▶ _Passage to read_
-=-=-=-=-
And finally, relevant to what I just said is this:
Be Honest About Yourself and Your Reviews
Everyone says this, and we all mean it. You’re only hurting yourself if you’re not honest. How long do you want to keep writing a blog that’s based on lying to yourself and others? You can only keep telling yourself and us that you just loo-ooo-ooove everything about jelly toys for so long. “These chemical burns are the perfect accessory for a hot date!” “This melted in my bedside table but the strings of goop are great for tickling my taint!” “Pipedream makes high-quality, respectable products!” Quit it. You’re ruining the ethics of the sex blog industry and your inability to call it like you see it just convinces the Big Five (Pipedream, Topco, Doc Johnson, Cal Exotics, Nasstoys) that they can get away with making toys out of cancerous garbage and no one will call them on it. We deserve better.
BONUS! A little bit of free SEO advice:
Keywords are a thing. Use keywords like a human being would use them in casual conversation instead of peppering keywords into a sentence about keywords. Keywords are super important but you want your keywords to come out feeling natural otherwise keywords are annoying. Keyword stuffing is when you use your keywords unnaturally and not only will people hate your keyword stuffing they will also hate you and your keywords.
Focus keyword: keywords.
Shitpost level: over 9,000.
See how annoying that was? Google isn’t impressed by it, either, and you want Google to like you. This post is probably on the Google robot shitlist right now and I did this for your benefit, people.
Using Keywords Appropriately
Try to use your keyword in your title, your post URL, and your meta description. Put it in your tags. Use it in a header tag – your H1 tag, if possible. Try to get it within the first 200 words of your page. These are appropriate places to use a keyword without pissing anyone off. You can use them a few more times in your content, but make sure they occur in a way that feels natural and aren’t all smushed in there consecutively. Find some synonyms or something.
-=-=-=-=-
▶ _Instructions_
- 1) Quote everything in the blogging advice passage from "BONUS! A little" down to "Focus keyword: keywords.".
- 2) In the blogging advice passage, within how many words of a page should the keyword appear?
- 3) Write what follows in the blogging advice passage, starting after its last sentence.

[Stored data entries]
-=-=-=-=-
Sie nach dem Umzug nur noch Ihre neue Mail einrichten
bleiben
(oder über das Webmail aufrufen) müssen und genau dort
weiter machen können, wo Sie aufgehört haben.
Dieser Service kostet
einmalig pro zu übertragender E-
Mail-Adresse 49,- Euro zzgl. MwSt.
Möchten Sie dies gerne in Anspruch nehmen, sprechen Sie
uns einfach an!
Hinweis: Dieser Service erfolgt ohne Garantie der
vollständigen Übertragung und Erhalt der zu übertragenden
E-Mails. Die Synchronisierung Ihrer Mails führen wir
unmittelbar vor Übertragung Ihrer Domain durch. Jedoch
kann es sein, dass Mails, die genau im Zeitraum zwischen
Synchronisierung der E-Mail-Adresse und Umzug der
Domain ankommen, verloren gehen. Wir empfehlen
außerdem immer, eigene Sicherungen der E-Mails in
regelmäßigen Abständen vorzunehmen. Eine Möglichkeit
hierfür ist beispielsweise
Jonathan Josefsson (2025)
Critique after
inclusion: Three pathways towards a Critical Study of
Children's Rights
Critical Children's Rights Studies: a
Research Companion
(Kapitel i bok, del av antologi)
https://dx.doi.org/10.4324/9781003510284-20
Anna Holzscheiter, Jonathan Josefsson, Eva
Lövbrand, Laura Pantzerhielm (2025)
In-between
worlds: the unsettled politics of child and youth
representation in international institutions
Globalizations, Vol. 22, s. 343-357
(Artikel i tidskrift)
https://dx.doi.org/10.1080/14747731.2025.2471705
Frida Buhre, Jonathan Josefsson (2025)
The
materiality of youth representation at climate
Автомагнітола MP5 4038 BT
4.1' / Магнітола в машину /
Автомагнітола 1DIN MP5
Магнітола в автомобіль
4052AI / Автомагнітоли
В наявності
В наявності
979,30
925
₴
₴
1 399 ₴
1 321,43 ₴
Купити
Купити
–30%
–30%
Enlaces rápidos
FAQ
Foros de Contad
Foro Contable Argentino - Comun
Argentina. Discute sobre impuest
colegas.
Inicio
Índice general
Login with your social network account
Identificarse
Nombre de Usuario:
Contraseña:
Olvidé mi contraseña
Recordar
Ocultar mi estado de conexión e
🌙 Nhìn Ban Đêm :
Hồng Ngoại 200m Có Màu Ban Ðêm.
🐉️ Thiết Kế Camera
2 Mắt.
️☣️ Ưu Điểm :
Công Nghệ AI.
-=-=-=-=-
▶ _Results for each task_
- 1)
BONUS! A little bit of free SEO advice:
Keywords are a thing. Use keywords like a human being would use them in casual conversation instead of peppering keywords into a sentence about keywords. Keywords are super important but you want your keywords to come out feeling natural otherwise keywords are annoying. Keyword stuffing is when you use your keywords unnaturally and not only will people hate your keyword stuffing they will also hate you and your keywords.
Focus keyword: keywords.

- 2) Within the first 200 words.

- 3)
With that said, keywords aren’t nearly as important as they used to be, and they aren’t going to catapult you to the #1 slot of the search engine results. Create good, in-depth content around your keyword, content that will make people want to link back to your site (which will help your search engine ranking too).
Like I said above, other (more established) bloggers have also written about how to get into the sex blogging business.
Ace in the Hole
Five Things Every Sex Toy Reviewer Should Know
Your Crappy Writing Skills Turn Me Off
Why I Write – and Respect – Negative Sex Toy Reviews
Blogging 202: Taking Your Site to the Next Level
Lilly has many more posts in her Sex Blogger Education category, so you should just check them all out.
Beginner’s Guide to Sex Toy Reviewing and Blogging
15 Rules For Writing a Sex Toy Review That Doesn’t Royally Suck
Follow my advice and the advice of the seasoned bloggers. Do or do not, there is no try. If you do, your writing will improve. If you do not, I probably won’t read your blog regularly. I can’t promise that you’ll never get traffic, but I can promise that you will get more if your blog doesn’t suck.